Records contained in a dataset:
⁂
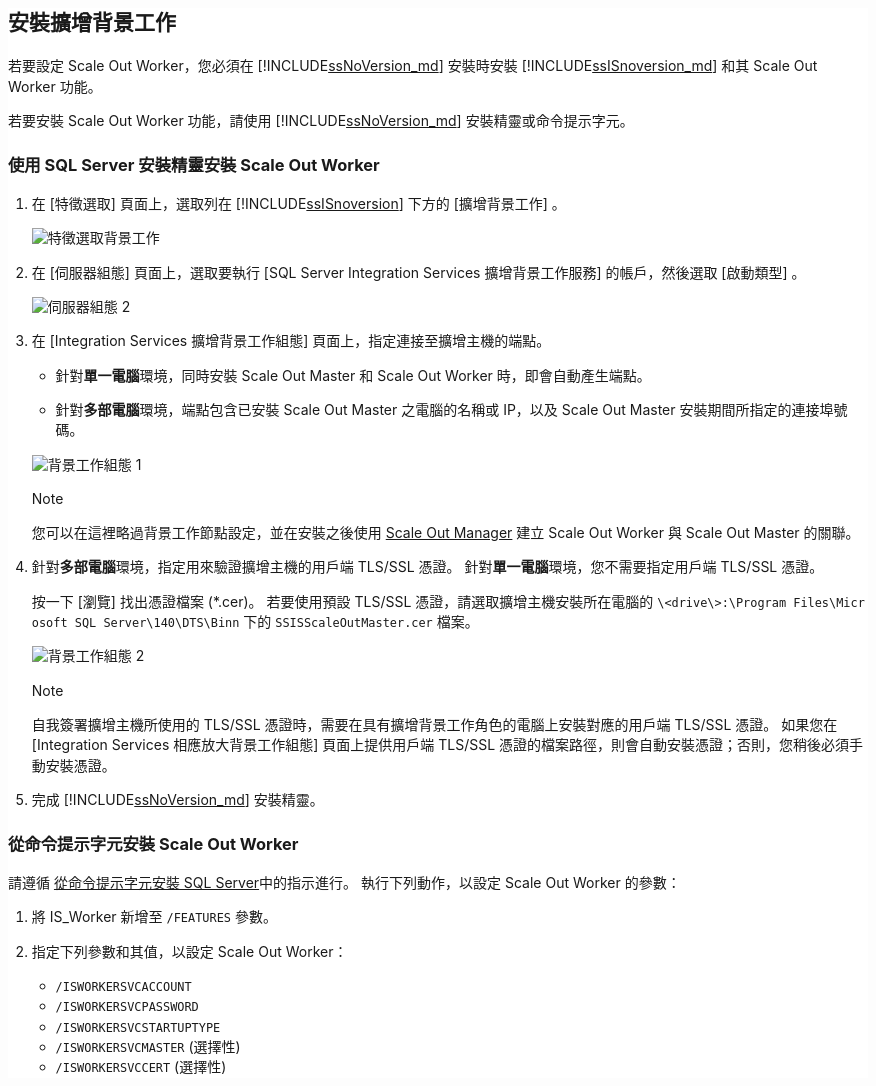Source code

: ## <a name="install-scale-out-worker"></a><a name="InstallWorker"></a> 安裝擴增背景工作
 
若要設定 Scale Out Worker，您必須在 [!INCLUDE[ssNoVersion_md](../../includes/ssnoversion-md.md)] 安裝時安裝 [!INCLUDE[ssISnoversion_md](../../includes/ssisnoversion-md.md)] 和其 Scale Out Worker 功能。

若要安裝 Scale Out Worker 功能，請使用 [!INCLUDE[ssNoVersion_md](../../includes/ssnoversion-md.md)] 安裝精靈或命令提示字元。

### <a name="install-scale-out-worker-with-the-sql-server-installation-wizard"></a>使用 SQL Server 安裝精靈安裝 Scale Out Worker

1.  在 [特徵選取]  頁面上，選取列在 [!INCLUDE[ssISnoversion](../../includes/ssisnoversion-md.md)] 下方的 [擴增背景工作]  。

    ![特徵選取背景工作](media/feature-select-worker.PNG)

2.  在 [伺服器組態]  頁面上，選取要執行 [SQL Server Integration Services 擴增背景工作服務]  的帳戶，然後選取 [啟動類型]  。

    ![伺服器組態 2](media/server-config-2.PNG "伺服器組態 2")

3.  在 [Integration Services 擴增背景工作組態]  頁面上，指定連接至擴增主機的端點。 

    - 針對**單一電腦**環境，同時安裝 Scale Out Master 和 Scale Out Worker 時，即會自動產生端點。 

    - 針對**多部電腦**環境，端點包含已安裝 Scale Out Master 之電腦的名稱或 IP，以及 Scale Out Master 安裝期間所指定的連接埠號碼。
   
    ![背景工作組態 1](media/worker-config.PNG "背景工作組態 1")    

    > [!NOTE]
    > 您可以在這裡略過背景工作節點設定，並在安裝之後使用 [Scale Out Manager](integration-services-ssis-scale-out-manager.md) 建立 Scale Out Worker 與 Scale Out Master 的關聯。

4. 針對**多部電腦**環境，指定用來驗證擴增主機的用戶端 TLS/SSL 憑證。 針對**單一電腦**環境，您不需要指定用戶端 TLS/SSL 憑證。 
  
    按一下 [瀏覽]  找出憑證檔案 (*.cer)。 若要使用預設 TLS/SSL 憑證，請選取擴增主機安裝所在電腦的 `\<drive\>:\Program Files\Microsoft SQL Server\140\DTS\Binn` 下的 `SSISScaleOutMaster.cer` 檔案。   

    ![背景工作組態 2](media/worker-config-2.PNG "背景工作組態 2")

    > [!NOTE]
    > 自我簽署擴增主機所使用的 TLS/SSL 憑證時，需要在具有擴增背景工作角色的電腦上安裝對應的用戶端 TLS/SSL 憑證。 如果您在 [Integration Services 相應放大背景工作組態]  頁面上提供用戶端 TLS/SSL 憑證的檔案路徑，則會自動安裝憑證；否則，您稍後必須手動安裝憑證。 
     
5. 完成 [!INCLUDE[ssNoVersion_md](../../includes/ssnoversion-md.md)] 安裝精靈。

### <a name="install-scale-out-worker-from-the-command-prompt"></a>從命令提示字元安裝 Scale Out Worker

請遵循 [從命令提示字元安裝 SQL Server](../../database-engine/install-windows/install-sql-server-from-the-command-prompt.md)中的指示進行。 執行下列動作，以設定 Scale Out Worker 的參數：

1.  將 IS_Worker 新增至 `/FEATURES` 參數。

2. 指定下列參數和其值，以設定 Scale Out Worker：
    -   `/ISWORKERSVCACCOUNT`
    -   `/ISWORKERSVCPASSWORD`
    -   `/ISWORKERSVCSTARTUPTYPE`
    -   `/ISWORKERSVCMASTER` (選擇性)
    -   `/ISWORKERSVCCERT` (選擇性)
 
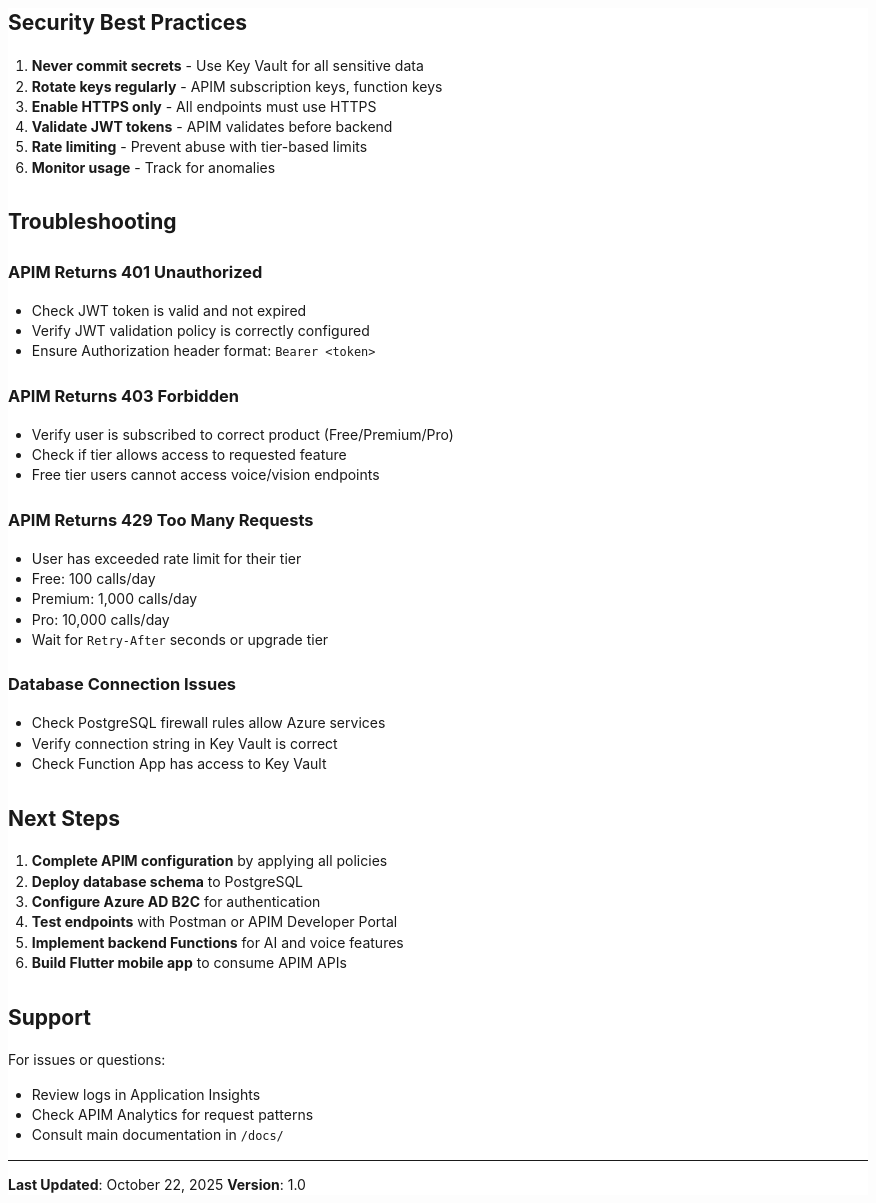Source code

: ## Security Best Practices

1. **Never commit secrets** - Use Key Vault for all sensitive data
2. **Rotate keys regularly** - APIM subscription keys, function keys
3. **Enable HTTPS only** - All endpoints must use HTTPS
4. **Validate JWT tokens** - APIM validates before backend
5. **Rate limiting** - Prevent abuse with tier-based limits
6. **Monitor usage** - Track for anomalies

## Troubleshooting

### APIM Returns 401 Unauthorized
- Check JWT token is valid and not expired
- Verify JWT validation policy is correctly configured
- Ensure Authorization header format: `Bearer <token>`

### APIM Returns 403 Forbidden
- Verify user is subscribed to correct product (Free/Premium/Pro)
- Check if tier allows access to requested feature
- Free tier users cannot access voice/vision endpoints

### APIM Returns 429 Too Many Requests
- User has exceeded rate limit for their tier
- Free: 100 calls/day
- Premium: 1,000 calls/day
- Pro: 10,000 calls/day
- Wait for `Retry-After` seconds or upgrade tier

### Database Connection Issues
- Check PostgreSQL firewall rules allow Azure services
- Verify connection string in Key Vault is correct
- Check Function App has access to Key Vault

## Next Steps

1. **Complete APIM configuration** by applying all policies
2. **Deploy database schema** to PostgreSQL
3. **Configure Azure AD B2C** for authentication
4. **Test endpoints** with Postman or APIM Developer Portal
5. **Implement backend Functions** for AI and voice features
6. **Build Flutter mobile app** to consume APIM APIs

## Support

For issues or questions:
- Review logs in Application Insights
- Check APIM Analytics for request patterns
- Consult main documentation in `/docs/`

---

**Last Updated**: October 22, 2025
**Version**: 1.0
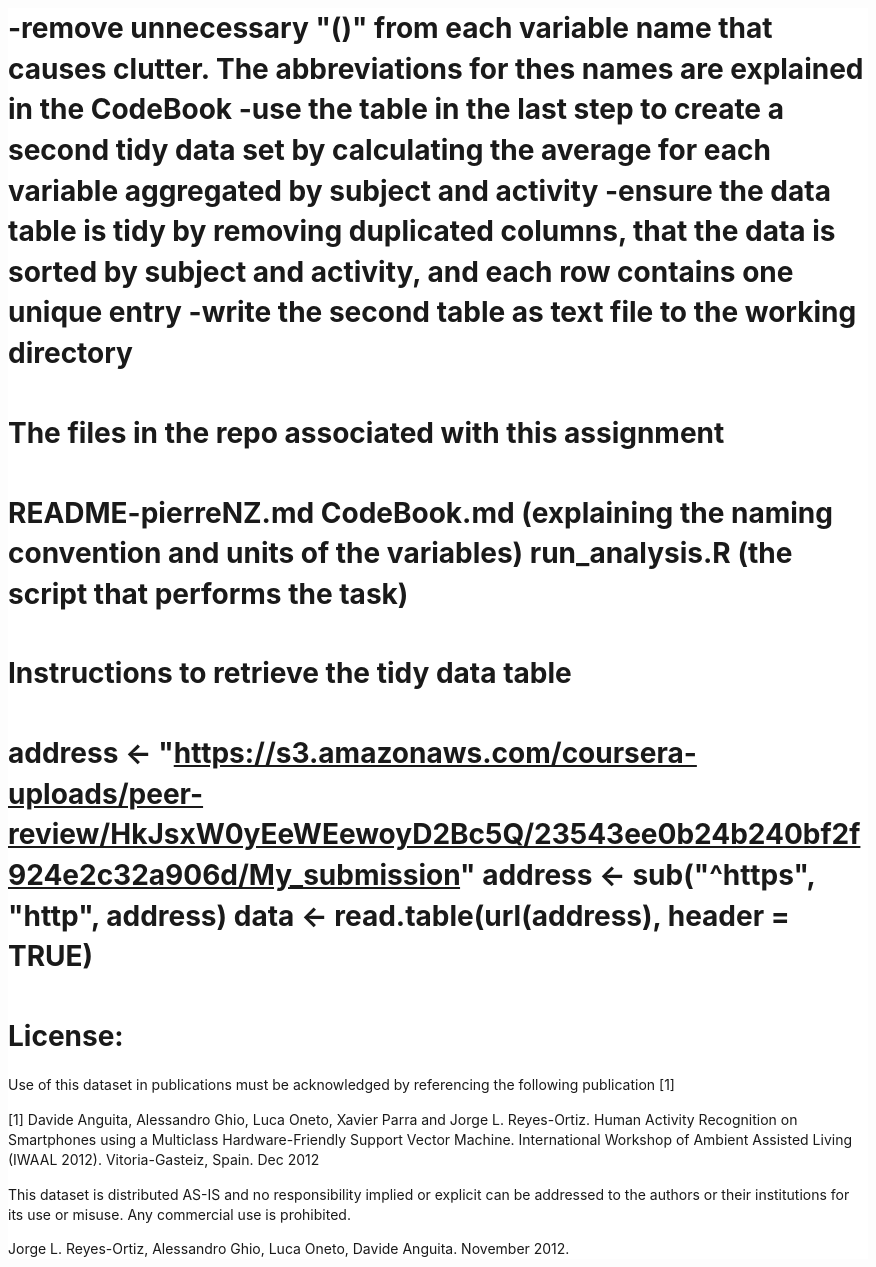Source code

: -remove unnecessary "()" from each variable name that causes clutter. The abbreviations for thes names are explained in the CodeBook
-use the table in the last step to create a second tidy data set by calculating the average for each variable aggregated by subject and activity
-ensure the data table is tidy by removing duplicated columns, that the data is sorted by subject and activity, and each row contains one unique entry
-write the second table as text file to the working directory
======================================================================
The files in the repo associated with this assignment
======================================================================
README-pierreNZ.md
CodeBook.md (explaining the naming convention and units of the variables)
run_analysis.R (the script that performs the task)
======================================================================
Instructions to retrieve the tidy data table
======================================================================  
address <- "https://s3.amazonaws.com/coursera-uploads/peer-review/HkJsxW0yEeWEewoyD2Bc5Q/23543ee0b24b240bf2f924e2c32a906d/My_submission"
address <- sub("^https", "http", address)
data <- read.table(url(address), header = TRUE)
======================================================================
License:
======================================================================
Use of this dataset in publications must be acknowledged by referencing the following publication [1] 

[1] Davide Anguita, Alessandro Ghio, Luca Oneto, Xavier Parra and Jorge L. Reyes-Ortiz. Human Activity Recognition on Smartphones using a Multiclass Hardware-Friendly Support Vector Machine. International Workshop of Ambient Assisted Living (IWAAL 2012). Vitoria-Gasteiz, Spain. Dec 2012

This dataset is distributed AS-IS and no responsibility implied or explicit can be addressed to the authors or their institutions for its use or misuse. Any commercial use is prohibited.

Jorge L. Reyes-Ortiz, Alessandro Ghio, Luca Oneto, Davide Anguita. November 2012.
⁂
Problem requirements: Pictures in the entries do not go into the copy. Print only the lines starting at the one containing "將 IS_Worker 新增至" and ending at the one containing "- Ensure Authorization", exactly as they appear.

Task result:
1.  將 IS_Worker 新增至 `/FEATURES` 參數。

2. 指定下列參數和其值，以設定 Scale Out Worker：
    -   `/ISWORKERSVCACCOUNT`
    -   `/ISWORKERSVCPASSWORD`
    -   `/ISWORKERSVCSTARTUPTYPE`
    -   `/ISWORKERSVCMASTER` (選擇性)
    -   `/ISWORKERSVCCERT` (選擇性)
 
Source code

: ## Security Best Practices

1. **Never commit secrets** - Use Key Vault for all sensitive data
2. **Rotate keys regularly** - APIM subscription keys, function keys
3. **Enable HTTPS only** - All endpoints must use HTTPS
4. **Validate JWT tokens** - APIM validates before backend
5. **Rate limiting** - Prevent abuse with tier-based limits
6. **Monitor usage** - Track for anomalies

## Troubleshooting

### APIM Returns 401 Unauthorized
- Check JWT token is valid and not expired
- Verify JWT validation policy is correctly configured
- Ensure Authorization header format: `Bearer <token>`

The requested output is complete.